4点を追う7回に村上宗隆内野手(25)が11号ソロを放った。ただ4番の前にチャンスを演出できず、村上の一撃も空砲となった。9回2死では昇格即スタメンの浜田太貴外野手(24)が1号ソロを放ったが、反撃はここまでだった。

先発高梨裕稔投手(34)は立ち上がりから4者連続三振の絶好のスタートを切った。しかし、2回1死から四球を与えると、2死一塁から坂倉に左中間を破られる適時二塁打を献上した。

“守乱”でも自滅した。3点を追う6回1死一塁。高梨は羽月を併殺コースの二ゴロに仕留めた。だが、遊撃手・伊藤の一塁送球が高く浮いた。記録には残らないミスで併殺を奪えず、2死一塁と走者が残った。

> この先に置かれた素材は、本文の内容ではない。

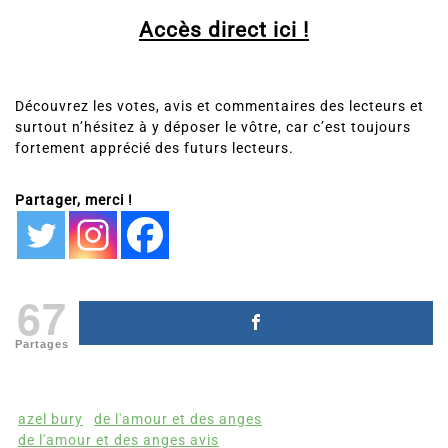
Accès direct ici !
Découvrez les votes, avis et commentaires des lecteurs et
surtout n’hésitez à y déposer le vôtre, car c’est toujours
fortement apprécié des futurs lecteurs.
Partager, merci !
67
Partages
azel bury
de l'amour et des anges
de l'amour et des anges avis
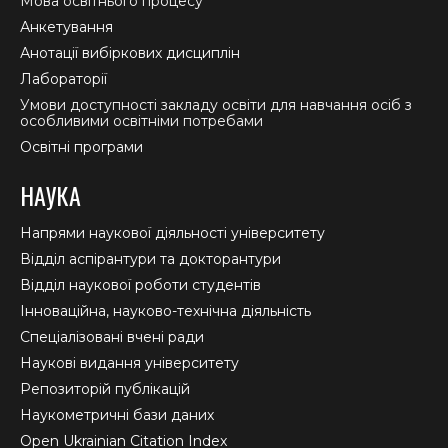
Мова освітнього процесу
Анкетування
Анотації вибіркових дисциплін
Лабораторії
Умови доступності закладу освіти для навчання осіб з
особливими освітніми потребами
Освітні програми
НАУКА
Напрями наукової діяльності університету
Відділ аспірантури та докторантури
Відділ наукової роботи студентів
Інноваційна, науково-технічна діяльність
Спеціалізовані вчені ради
Наукові видання університету
Репозиторій публікацій
Наукометричні бази даних
Open Ukrainian Citation Index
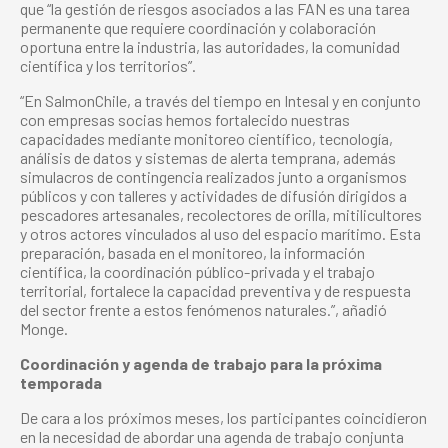
que “la gestión de riesgos asociados a las FAN es una tarea
permanente que requiere coordinación y colaboración
oportuna entre la industria, las autoridades, la comunidad
científica y los territorios”.
“En SalmonChile, a través del tiempo en Intesal y en conjunto
con empresas socias hemos fortalecido nuestras
capacidades mediante monitoreo científico, tecnología,
análisis de datos y sistemas de alerta temprana, además
simulacros de contingencia realizados junto a organismos
públicos y con talleres y actividades de difusión dirigidos a
pescadores artesanales, recolectores de orilla, mitilicultores
y otros actores vinculados al uso del espacio marítimo. Esta
preparación, basada en el monitoreo, la información
científica, la coordinación público-privada y el trabajo
territorial, fortalece la capacidad preventiva y de respuesta
del sector frente a estos fenómenos naturales.”, añadió
Monge.
Coordinación y agenda de trabajo para la próxima
temporada
De cara a los próximos meses, los participantes coincidieron
en la necesidad de abordar una agenda de trabajo conjunta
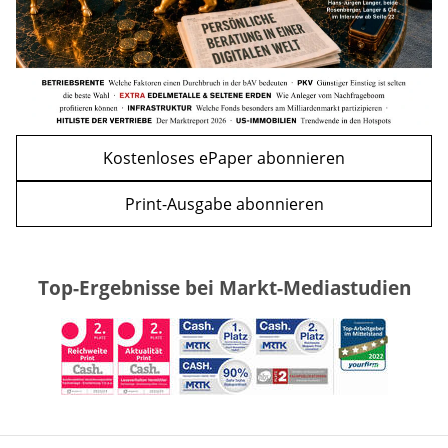
Kostenloses ePaper abonnieren
Print-Ausgabe abonnieren
Top-Ergebnisse bei Markt-Mediastudien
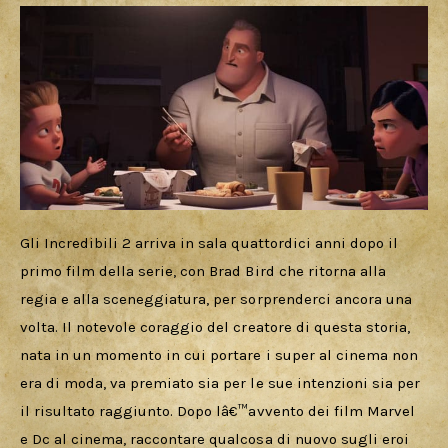
Download
Gli Incredibili 2 arriva in sala quattordici anni dopo il 
primo film della serie, con Brad Bird che ritorna alla 
regia e alla sceneggiatura, per sorprenderci ancora una 
volta. Il notevole coraggio del creatore di questa storia, 
nata in un momento in cui portare i super al cinema non 
era di moda, va premiato sia per le sue intenzioni sia per 
il risultato raggiunto. Dopo lâ€™avvento dei film Marvel 
e Dc al cinema, raccontare qualcosa di nuovo sugli eroi 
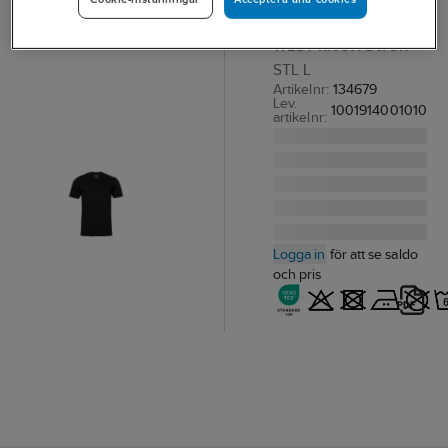
T-SHIRT SOUTH
WEST KNOX SVART
STL L
Artikelnr:
134679
Lev.
1001914001010
artikelnr:
Logga in
för att se saldo
och pris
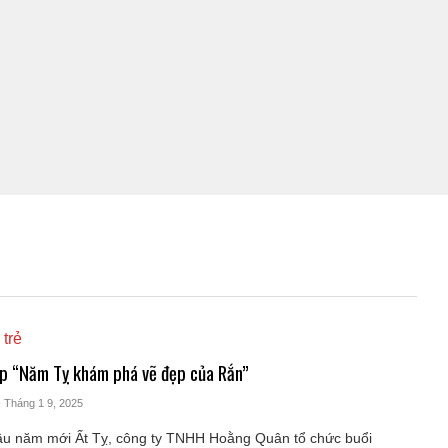
 trẻ
 “Năm Tỵ khám phá vẽ đẹp của Rắn”
- Tháng 1 9, 2025
u năm mới Ất Tỵ, công ty TNHH Hoằng Quân tổ chức buổi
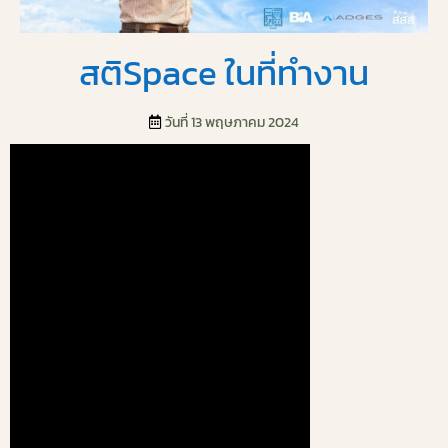
สติSpace ในที่ทำงาน
วันที่ 13 พฤษภาคม 2024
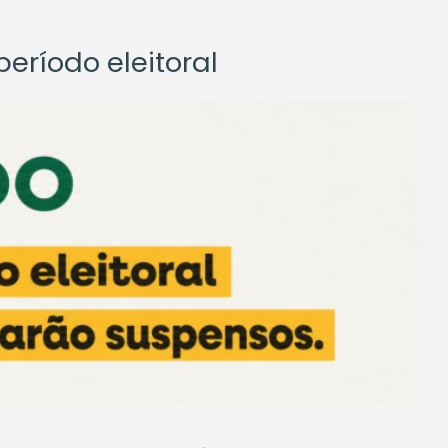
eríodo eleitoral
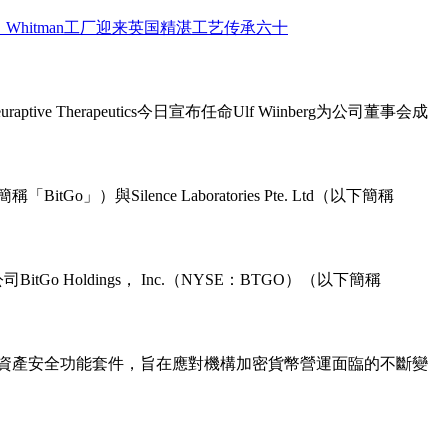
ive Therapeutics今日宣布任命Ulf Wiinberg为公司董事会成
o」）與Silence Laboratories Pte. Ltd（以下簡稱
Holdings， Inc.（NYSE：BTGO）（以下簡稱
推出全新數位資產安全功能套件，旨在應對機構加密貨幣營運面臨的不斷變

嫌な流れで、さらなるミスが続いた。一塁走者・羽月が投球モーションの前に二盗を試みた。気配に察知した高梨は一塁にけん制したが、ワンバウンドの悪送球となった。ボールは右翼ファウルゾーン深くまで転がり、羽月に本塁生還を許した。記録は二盗と高梨の悪送球となった。

高津監督は「その前のゲッツーを取らなきゃいけないでしょうね。あれ(伊藤の送球)も悪送球、高梨も悪送球なのでね。それは点が入りますね」と嘆いた。